Geisa Agricio
É gorda que chama
Geisa Agricio é pernambucana, tem 39 anos e atua como gerente de desenvolvimento institucional do Paço do Frevo, que é um espaço cultural dedicado ao ritmo musical, e na liderança de comunicação do Cais do Valongo, que é o porto que recebeu mais navios negreiros na América, ambos reconhecidos como patrimônio da humanidade. Além disso, é mãe, jornalista, mulher negra e reconhecidamente gorda há 5 anos. O fato de se reconhecer como mulher gorda há poucos anos, não a eximiu de sentir outras dores durante a infância.
A jornalista aprendeu com a família, desde cedo, a valorizar sua identidade de pessoa negra. Sua mãe elogiava a beleza dos cabelos e dos traços da filha, reforçando a percepção de que as pessoas são bonitas e não precisam se adequar aos padrões da branquitude. “Essa relação com o corpo na infância, era um sentimento de desajuste. Inclusive, eu falo dessa coisa até no mercado, é difícil gostar do próprio cabelo se não existe produto para ele, como dar jeito nele. Então, eu tinha que esconder minha natureza.
Entrevista com Geisa - Parte 1
Entrevista com Geisa - Parte 2
A prática do olhar sobre o próprio corpo foi um exercício que Geisa resolveu levar para a página @gordaquechama – perfil onde dialoga com sua amiga e jornalista Marta Telles. Assim, ela considera que ao se tornar uma curadora de novas possibilidades, ela abre espaço para discutir temáticas sobre gordofobia, pressão estética e empoderamento partindo da sua vivência, como também para chamar a atenção daquela amiga que é magra ou daquele namorado tóxico que vivem de discursos violentos sobre o corpo gordo.
Entrevista com Geisa - Parte 3
Ela entende a importância de existirem cada vez mais essas mulheres que trazem seus corpos de formas reais, sem filtro, alterações e que espalham a mensagem do corpo livre, mas também sabe que a falta de acesso de pessoas gordas às posições de poder ainda é o grande problema. “A gente gasta gerações e muitos recursos emocionais, físicos, financeiros e sociais desperdiçados nesse movimento de insatisfação.
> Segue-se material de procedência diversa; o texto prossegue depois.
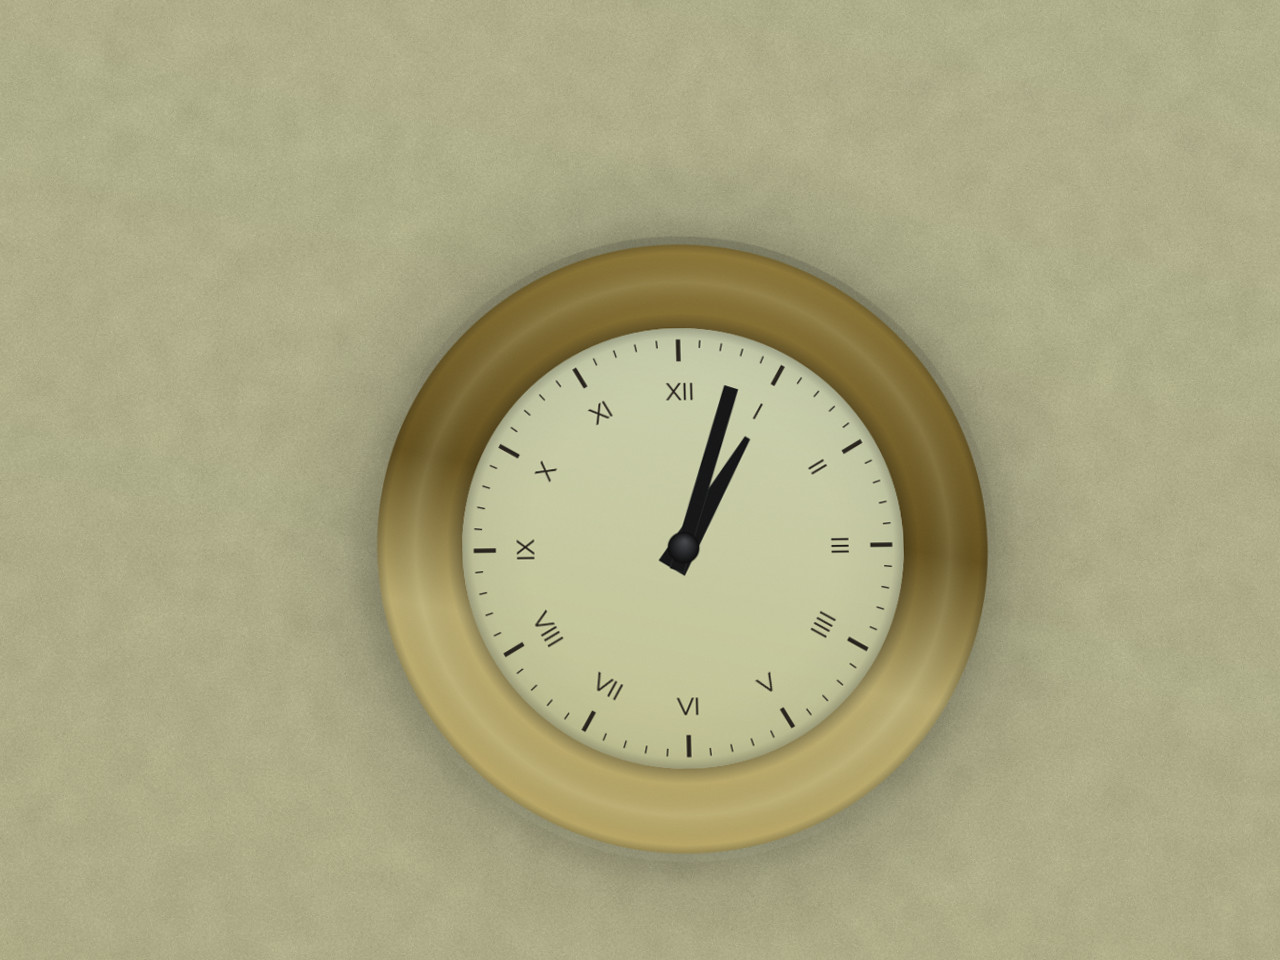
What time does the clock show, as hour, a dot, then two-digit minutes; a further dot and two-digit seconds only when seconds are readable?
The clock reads 1.03
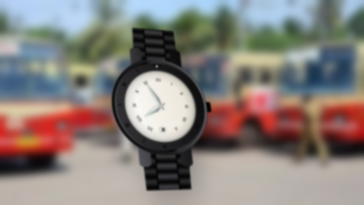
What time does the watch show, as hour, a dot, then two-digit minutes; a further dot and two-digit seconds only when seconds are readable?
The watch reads 7.55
Na verdade, eu desisti de gastar o meu tempo brigando com isso e de focar em outras coisas, outros ganhos que eu posso ter além da grande vitória de conquistar um corpo que eu nem sei mais se é bonito.”
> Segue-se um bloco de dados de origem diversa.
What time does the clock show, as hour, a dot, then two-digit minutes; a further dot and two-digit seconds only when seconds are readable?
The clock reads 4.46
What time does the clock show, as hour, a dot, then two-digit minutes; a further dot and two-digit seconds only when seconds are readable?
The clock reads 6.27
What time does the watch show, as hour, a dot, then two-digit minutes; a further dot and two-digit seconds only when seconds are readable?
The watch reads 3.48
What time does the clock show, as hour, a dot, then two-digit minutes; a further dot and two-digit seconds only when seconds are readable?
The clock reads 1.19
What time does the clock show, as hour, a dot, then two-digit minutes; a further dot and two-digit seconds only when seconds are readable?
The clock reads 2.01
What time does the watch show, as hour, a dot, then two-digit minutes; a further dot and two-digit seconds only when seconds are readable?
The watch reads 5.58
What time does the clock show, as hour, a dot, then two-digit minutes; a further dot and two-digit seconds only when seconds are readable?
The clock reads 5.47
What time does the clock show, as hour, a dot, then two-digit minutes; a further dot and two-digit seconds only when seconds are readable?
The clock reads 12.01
Entrevista com Geisa - Parte 4
Dessa forma, Geisa acredita que as mulheres gordas nunca serão vistas como o padrão ideal de beleza – esse não é o ponto da questão. Mas sim, entender como esse padrão é utilizado e comercializado para que a mulher coloque aquilo como a sua meta de vida. Existe um mercado movimentado por esse padrão, de moda, produtos estéticos e até um estilo de vida fitness. Uma das formas que ela tenta combater essa monopolização, é através de seu consumo consciente. Segundo a pesquisa global da Accenture Strategy, 83% dos consumidores brasileiros preferem comprar de empresas que defendem propósitos alinhados aos seus valores.
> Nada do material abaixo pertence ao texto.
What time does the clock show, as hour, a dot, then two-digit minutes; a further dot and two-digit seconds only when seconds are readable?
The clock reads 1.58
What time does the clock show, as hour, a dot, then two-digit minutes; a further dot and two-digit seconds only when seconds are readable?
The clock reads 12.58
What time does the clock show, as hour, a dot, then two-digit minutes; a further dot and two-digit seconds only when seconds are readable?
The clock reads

Além de estar atenta aos posicionamentos das empresas, os espaços que não tem mulheres gordas, pretas, indígenas, LGBTQIA + precisam ser chamados à atenção, para então as pautas sobre gordofobia, machismo, racismo, etc. serem trabalhadas diariamente. “Eu como pessoa preta fico no incômodo onde trabalho, trabalhamos negritude, diversidade, vários projetos… Mas a gente tem negros na liderança?”. O Perfil Social, Racial e de Gênero do Instituto Ethos realizado em 2019 aponta que pessoas negras ainda são sub-representadas no mercado.